### Exercise aim
Copy the material word for word, starting at the line with "genus: Plantago" and ending at its last line. Leave out the pictures.

### Stored rows
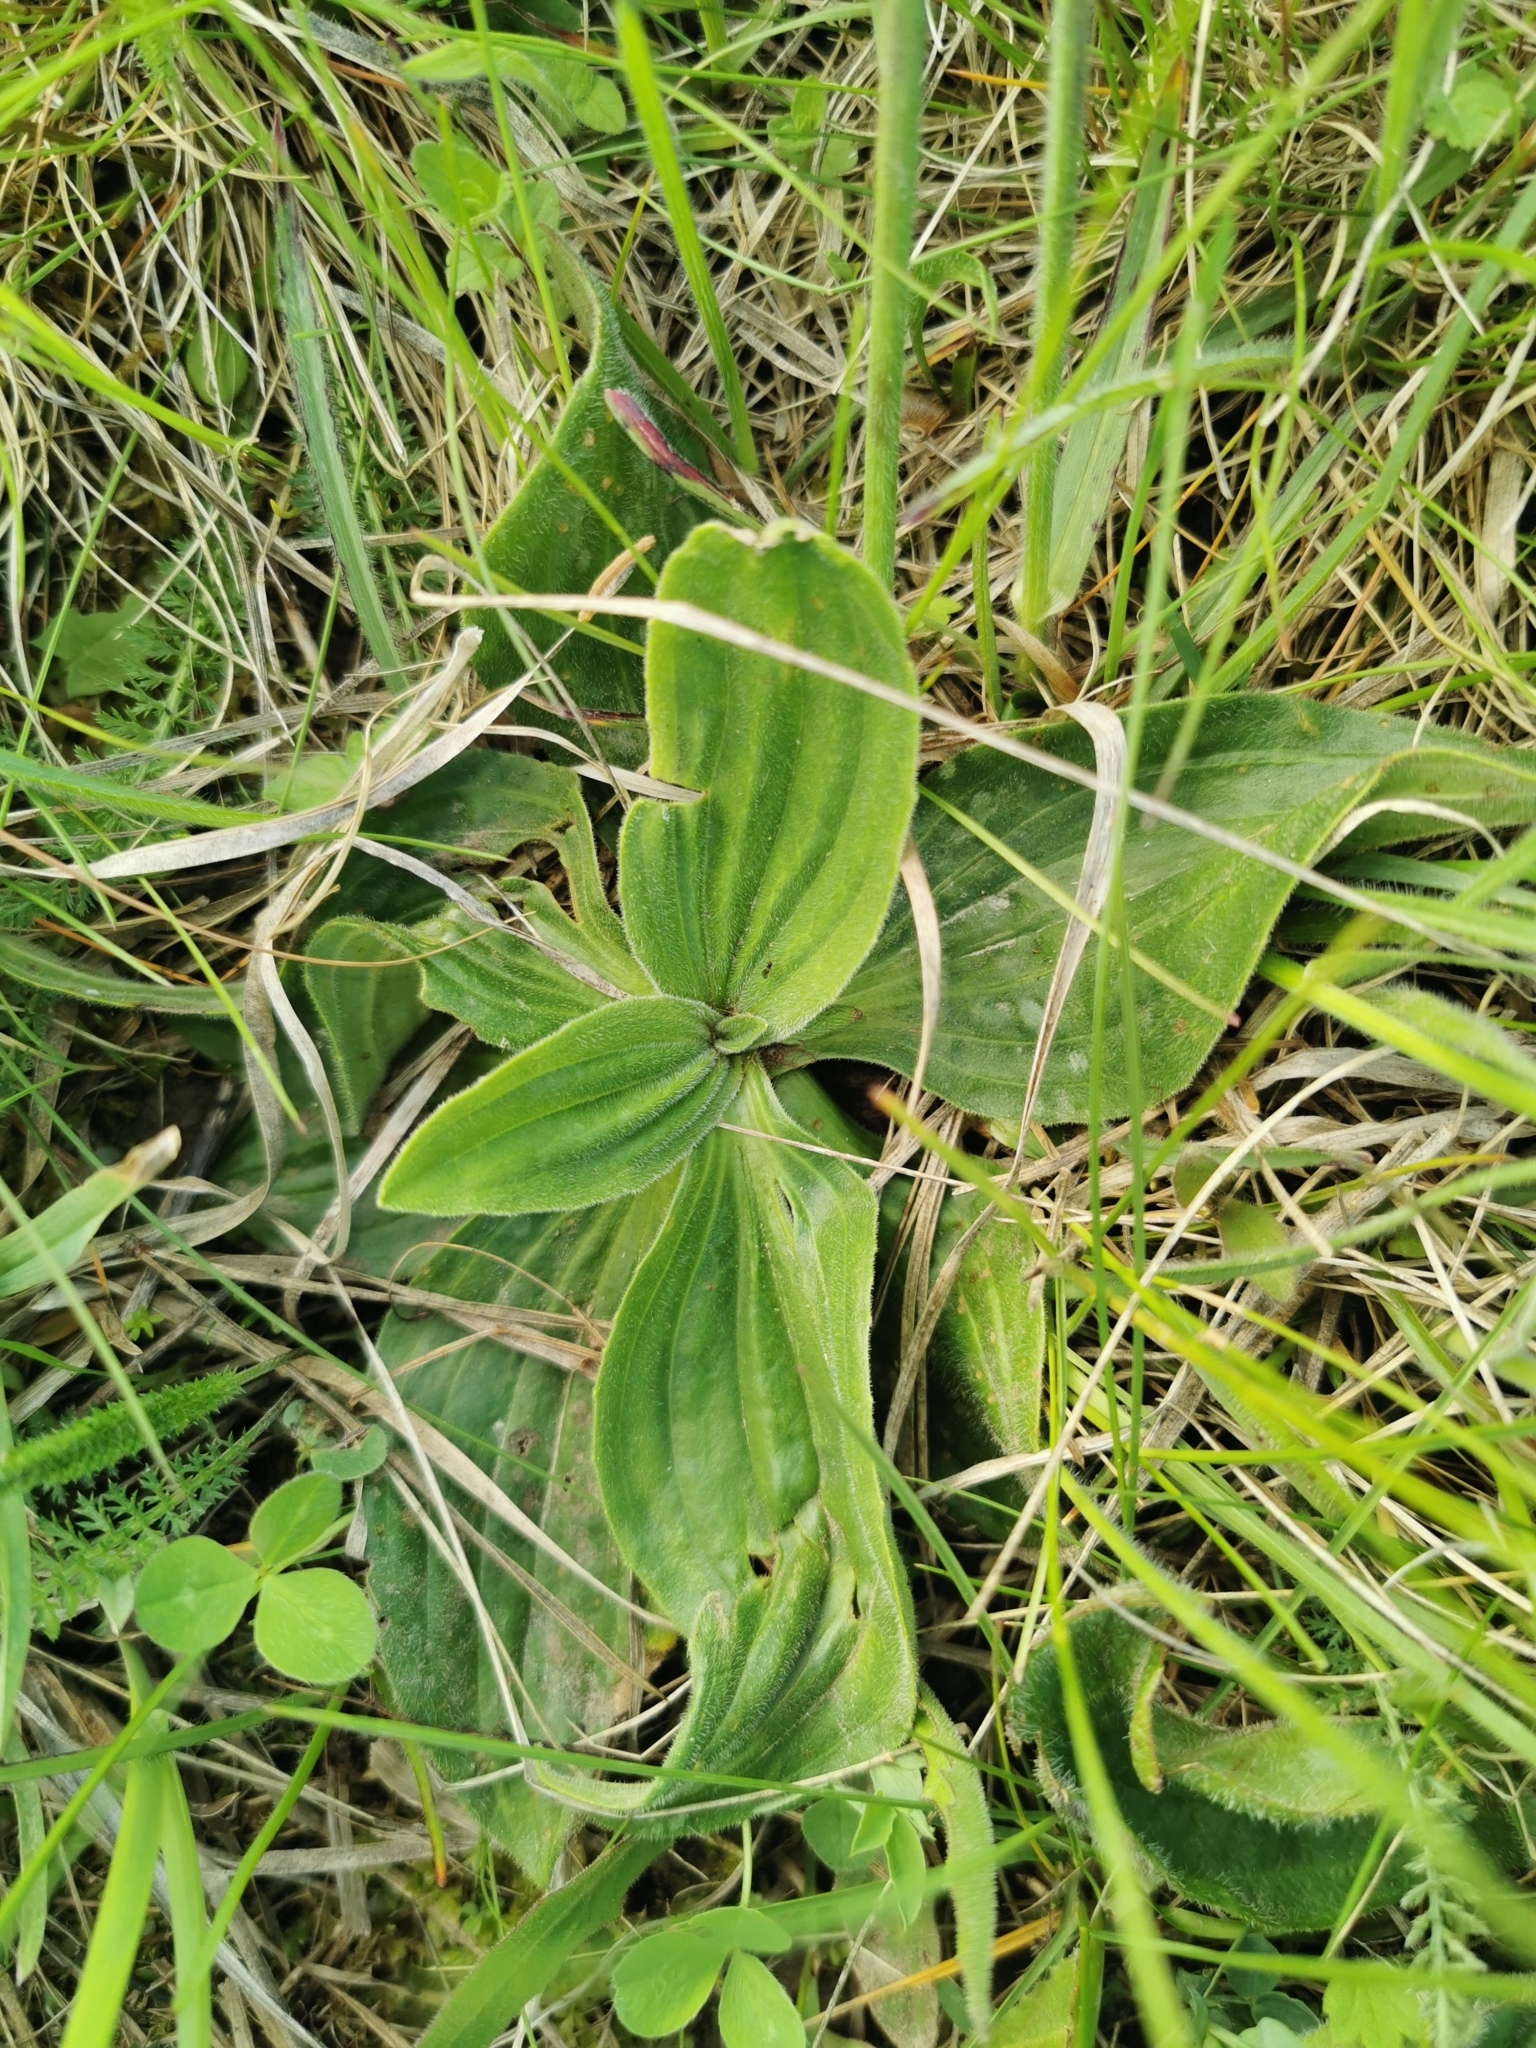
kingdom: Plantae
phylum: Tracheophyta
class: Magnoliopsida
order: Lamiales
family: Plantaginaceae
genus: Plantago
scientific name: Plantago media
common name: Hoary plantain
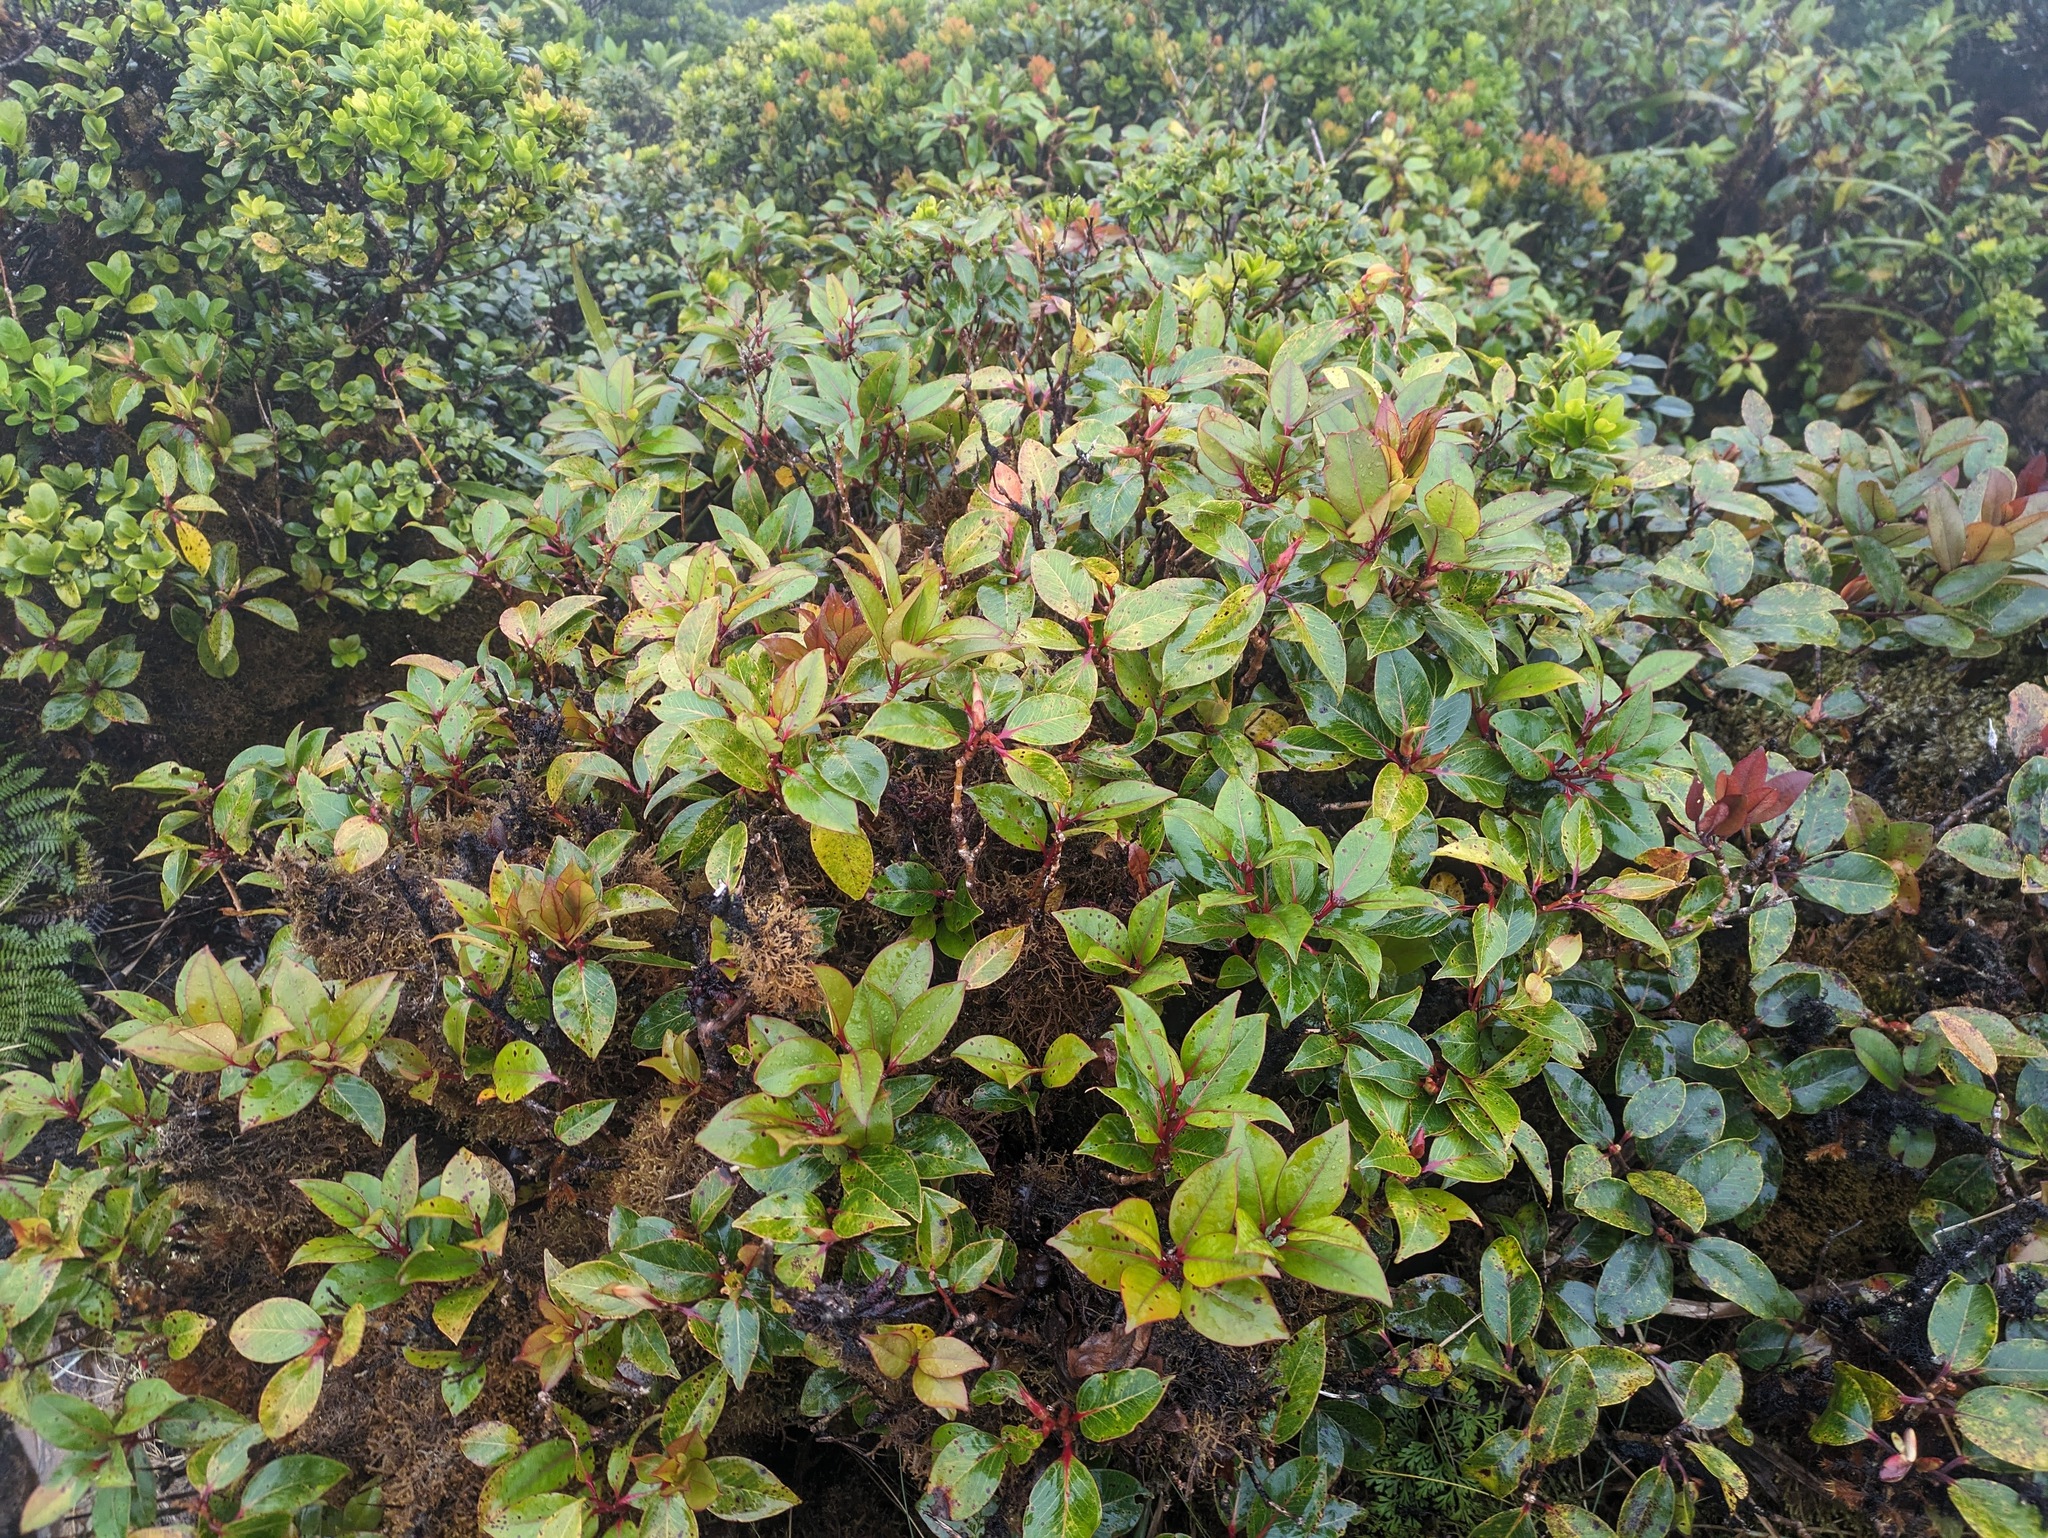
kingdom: Plantae
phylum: Tracheophyta
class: Magnoliopsida
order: Myrtales
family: Myrtaceae
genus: Metrosideros
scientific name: Metrosideros waialealae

### Result
genus: Plantago
scientific name: Plantago media
common name: Hoary plantain
kingdom: Plantae
phylum: Tracheophyta
class: Magnoliopsida
order: Myrtales
family: Myrtaceae
genus: Metrosideros
scientific name: Metrosideros waialealae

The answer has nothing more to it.